Montecassino: Geallieerde verovering verliep niet zonder slag of stoot
Eén heuvel ligt nog tussen de geallieerden en Rome. De Slag om Montecassino doet nog het meest denken aan de Eerste Wereldoorlog: de soldaten vechten maandenlang om elke vierkante meter grond en leggen loopgraven aan om in te schuilen. Bommen en granaten maken het leven van de troepen in de voorste linies tot een ware hel.

Tijdens de Slag om Montecassino prezen geallieerde generaals
de verdedigende Duitse paratroepers om hun standvastigheid.
De nacht verloopt rustig als de Duitse wachtposten plotseling worden opgeschrikt. Als uit het niets verschijnt op de heuvels voor hun stellingen bij het front, 100 kilometer ten zuiden van Rome, een groot aantal krijsende gedaanten die snel dichterbij komen. De slaapdronken verdedigers worden overrompeld.

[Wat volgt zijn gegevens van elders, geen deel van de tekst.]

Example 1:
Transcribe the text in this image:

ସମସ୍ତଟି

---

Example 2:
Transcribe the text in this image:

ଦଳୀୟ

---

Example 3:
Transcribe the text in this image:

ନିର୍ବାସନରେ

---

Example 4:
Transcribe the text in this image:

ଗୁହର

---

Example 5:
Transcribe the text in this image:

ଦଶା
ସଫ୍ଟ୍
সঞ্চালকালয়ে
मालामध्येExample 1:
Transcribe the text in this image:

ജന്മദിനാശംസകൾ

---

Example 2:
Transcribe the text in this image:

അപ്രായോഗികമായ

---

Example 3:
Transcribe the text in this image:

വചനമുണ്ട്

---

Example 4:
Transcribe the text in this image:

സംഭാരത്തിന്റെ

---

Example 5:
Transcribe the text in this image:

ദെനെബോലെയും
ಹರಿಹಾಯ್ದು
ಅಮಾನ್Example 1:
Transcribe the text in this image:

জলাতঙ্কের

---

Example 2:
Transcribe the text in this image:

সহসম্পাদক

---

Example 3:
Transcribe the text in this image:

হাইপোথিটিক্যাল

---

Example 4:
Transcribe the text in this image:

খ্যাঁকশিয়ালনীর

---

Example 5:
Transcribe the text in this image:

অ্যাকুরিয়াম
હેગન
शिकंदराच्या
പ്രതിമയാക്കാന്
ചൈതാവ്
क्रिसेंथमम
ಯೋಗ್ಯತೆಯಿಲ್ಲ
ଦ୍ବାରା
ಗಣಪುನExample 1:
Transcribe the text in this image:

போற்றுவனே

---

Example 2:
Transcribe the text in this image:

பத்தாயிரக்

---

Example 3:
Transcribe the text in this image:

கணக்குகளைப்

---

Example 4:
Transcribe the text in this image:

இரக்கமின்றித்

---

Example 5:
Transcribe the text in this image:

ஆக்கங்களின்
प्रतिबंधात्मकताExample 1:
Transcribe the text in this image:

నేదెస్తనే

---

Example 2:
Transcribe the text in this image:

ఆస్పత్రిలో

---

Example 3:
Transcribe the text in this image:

In de nacht van 11 op 12 januari 1944 lopen Marokkaanse soldaten van het Franse leger de Duitse voorposten vlot onder de voet. De onverschrokken Noord-Afrikanen voelen zich helemaal thuis:
‘De Marokkaan houdt van de nacht en van de bergen,’ schrijft de trotse kolonel Lappara later. ‘Struikgewas, rotsen en kloven, in duisternis gehuld, zijn zijn beste vrienden, en duizend jaar lang hebben zijn ogen kunnen wennen aan het donker. Hij weet wanneer het veilig is om door te gaan, en wanneer hij beter even kan wachten.’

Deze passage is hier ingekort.